Oleh : Dedi Asikin (Wartawan Senior, Pengamat dan Aktivis Sosial)
KORANMANDALA.COM – Beberapa malam ini saya nyaris tak tidur. Begadang. Tak minta izin bang Haji (Rhoma Irama) memang, karena yang dilarang begadang itu yang tiada artinya. Sedangkan begadang saya kali ini punya arti. Kan boleh. Lelah memamg, apalagi usia sudah terlalu lanjut. Kata teman saya sudah super lansia (85).
Ada berbagai informasi yang saya temukan dalam kelamnya malam itu. Ada demo penduduk kabupaten Wonosobo menolak pemilu curang. Ada BEM seluruh Indonesia yang mendadak kembali turun ke jalan. Mereka malam malam memggerudug kembali gedung DPR di Senayan
Ada tagar baru yang mereka usung, “Tolak pemilu curang, hentikan politik dinasti dan turunkan Jokowi sekarang juga”.

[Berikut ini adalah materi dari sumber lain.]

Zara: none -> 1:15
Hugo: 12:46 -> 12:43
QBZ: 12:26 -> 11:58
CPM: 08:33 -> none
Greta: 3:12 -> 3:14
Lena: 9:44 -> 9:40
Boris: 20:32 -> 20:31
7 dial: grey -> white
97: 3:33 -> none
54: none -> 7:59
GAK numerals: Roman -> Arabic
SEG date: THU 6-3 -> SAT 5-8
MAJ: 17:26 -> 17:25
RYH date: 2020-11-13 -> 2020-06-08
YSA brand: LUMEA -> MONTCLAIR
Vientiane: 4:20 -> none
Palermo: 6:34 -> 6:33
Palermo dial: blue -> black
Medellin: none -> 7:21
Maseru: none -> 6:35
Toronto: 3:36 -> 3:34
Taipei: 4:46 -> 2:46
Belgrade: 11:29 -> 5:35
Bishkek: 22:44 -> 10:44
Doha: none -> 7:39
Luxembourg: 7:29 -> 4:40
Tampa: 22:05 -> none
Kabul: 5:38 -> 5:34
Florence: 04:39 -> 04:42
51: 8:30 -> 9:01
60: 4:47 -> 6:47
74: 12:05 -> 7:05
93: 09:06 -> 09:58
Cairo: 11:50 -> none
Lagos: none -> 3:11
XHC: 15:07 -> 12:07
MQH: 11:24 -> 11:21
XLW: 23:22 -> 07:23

Isu pemilu curang sesungguhnya sudah beredar sejak beberapa waktu. Itu antara lain menyangkut adanya cawe-cawe dan keberpihakan presiden serta politisasi bansos.
Tapi pasca pencoblosan rabu 14 Februari, beredar pula kecurangan terkait pencoblosan surat suara sebelum diserahkan ke KPPS dan masyarakat pemilih.
Tumpukan surat suara pilpres ditusuk lebih dulu persis pada gambar paslon no 02. Siapa dan dimana tak jelas, tapi videonya ada dan saya masih menyimpan itu.
Yang terakhir adanya beda hasil rekaman formulir C1 (rekapitusai hasil pencoblosan di KPPS) dengan website KPU yang bersandi “Si Rekap”. Kasus itu ada banyak yang ditemukan.
Berikut beberapa contoh kasus yang sempat saya catat :
Di TPS 85 kelurahan Jati Pulo gadung Jakarta. Menurut rekap suara di C1 perolehan suara 01 = 99. 02 = 58 dan 03 = 87. Tapi setelah diuplaud ke Sirekap, angka ituberubah : 01 turun manjadi 44, 02 malah naik jadi 849 dan 03 tetap 87.
Di TPS 13 desa Patengan kecamatan Rancabali Kab Bandung, di C1 suara 01 = 14, 02 = 172 dan 03 = 16. Tapi di sirekap 01 tetap 16, 02 melonjak jadi 472 dan 03 tetap 16.